Properties and heavy metal leaching characteristics of leachate sludge‐derived biochar

Zhang, Huiqin / Wang, Zixian / Du, Chenyu / Liu, Wenlong / Gerson, Andrea R. / Pi, Kewu

Heavy metals and metalloids, in sludge and sediments, are environmental pollutants of concern with long‐term negative effects on human and ecological health. In this study, sludge from biological treatment of municipal waste leachate was pyrolyzed into leachate sludge‐derived biochar (LSDB) at 300°C to 900°C, comprising complex organic and inorganic (particularly heavy metals) species formed from heterogeneous chemical reactions. Based on different advanced material analyses, that is, Thermogravimetric Analysis (TGA), Fourier transform infrared (FTIR), scanning electron microscopy (SEM), and X‐ray diffraction (XRD) analysis, this study revealed that mass loss and microstructural changes of LSDBs occurred primarily due to decomposition of volatiles, aromatic rings, carbonates, and hydroxides. The leaching behaviors of heavy metals from LSDBs were evaluated using the Synthetic Precipitation Leaching Procedure (SPLP). The final pH in SPLP increased from 7.5 to 12.5 with pyrolysis temperature. The pH increase favored the retention of heavy metals in the LSDBs due to the formation of low soluble precipitates at alkaline pH. The heavy metals and metalloids in the LSDBs were present as surface precipitates due to precipitation and cation exchange rather than surface complexation.

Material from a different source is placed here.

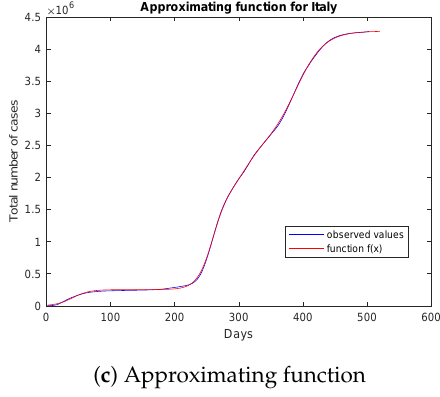
Figure 3. Scalograms and the approximating multilogistic function (24) for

The leaching contents of metals and metalloids, such as Cr, Cd, Ni, Pb, and As, were all below their respective maximum discharge standards for the first priority pollutants in China.

The pH increase favored the retention of heavy metals in the leachate sludge‐derived biochar (LSDB). The heavy metals in the LSDB were present as surface precipitates due to precipitation and cation exchange rather than surface complexation. The heavy metals/metalloids concentration of LSDB (>600°C) in leachate was low and was likely safe for use.